EXERCISE MATERIAL START

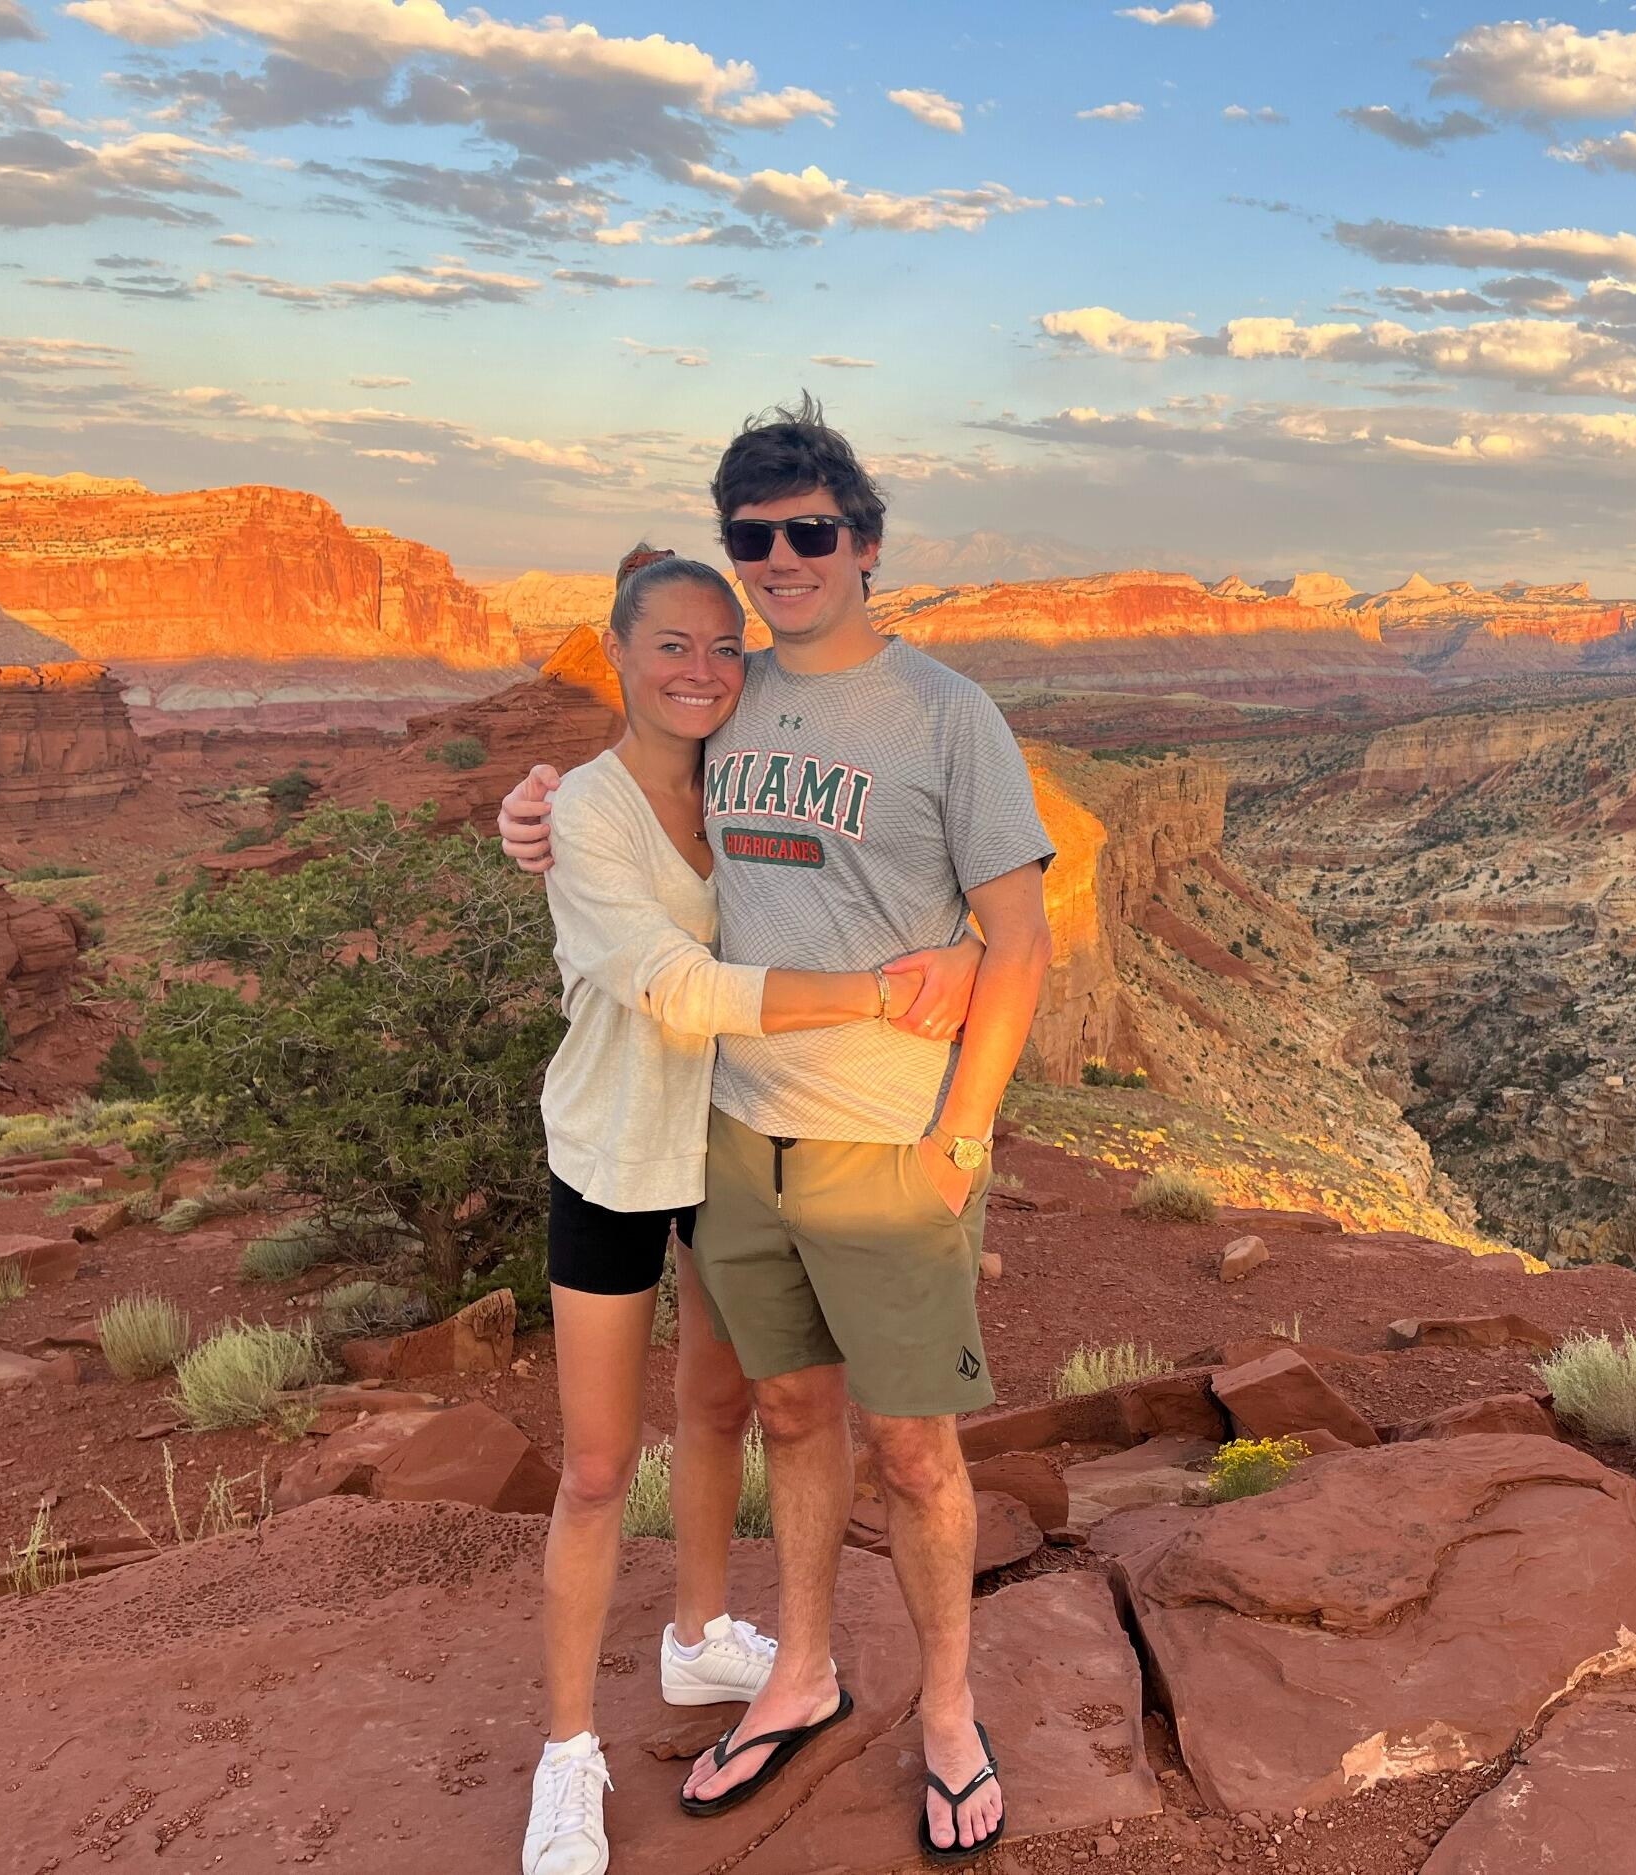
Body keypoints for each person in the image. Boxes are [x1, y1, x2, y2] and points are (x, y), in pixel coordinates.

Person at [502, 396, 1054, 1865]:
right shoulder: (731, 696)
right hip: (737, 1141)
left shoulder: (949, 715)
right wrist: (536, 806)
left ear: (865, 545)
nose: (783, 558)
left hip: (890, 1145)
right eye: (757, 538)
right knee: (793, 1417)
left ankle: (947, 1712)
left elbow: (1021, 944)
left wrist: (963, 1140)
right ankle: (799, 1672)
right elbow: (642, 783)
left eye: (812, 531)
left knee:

EXERCISE MATERIAL END

BRIEF:
An exact copy of the line containing "right knee: (793, 1417)" and all lines after it, through the last line of the entries, is the required answer.

WRITTEN ANSWER:
right knee: (793, 1417)
left ankle: (947, 1712)
left elbow: (1021, 944)
left wrist: (963, 1140)
right ankle: (799, 1672)
right elbow: (642, 783)
left eye: (812, 531)
left knee:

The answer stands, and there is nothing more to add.